Ein richtiger Quantensprung ist jedoch der Teil des Gesetzesentwurfes, mit dem Bürgern aus der EU oder dem Europäischen Wirtschaftsraum die Möglichkeit der Reinvestition in Spanien eingeräumt wird. Nach der siebten Zusatzanordnung des Gesetzentwurfs sollen nunmehr Nicht – Residente das Recht haben, unter bestimmten Voraussetzungen eine vollkommene Steuerbefreiung bei dem Verkauf ihrer Liegenschaft in Spanien dann zu erlangen, wenn der Verkaufserlös wieder in eine in Spanien belege Wohnimmobilie reinvestiert wird. Dieses Privileg stand bis dato nur in Spanien residenten Personen zu.

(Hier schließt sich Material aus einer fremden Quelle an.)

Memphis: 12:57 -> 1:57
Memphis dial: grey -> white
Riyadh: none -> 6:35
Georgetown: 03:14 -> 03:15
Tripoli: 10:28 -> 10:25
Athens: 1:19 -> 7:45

Der Entwurf der Modifizierung der spanischen Steuervorschriften sieht auf den ersten Blick natürlich sehr gut aus. Die Regierung ist des Lobes voll und klopft sich siegessicher auf die eigene Brust. Aber Politiker wären nicht Politiker wenn sie uns nur die halbe Wahrheit über die Medien preis geben würden.

Was oft bei den Lobeshymnen unterdrückt wird ist der Umstand, dass die Steuergeschenke durch die Abschaffung von Privilegien gegenfinanziert werden.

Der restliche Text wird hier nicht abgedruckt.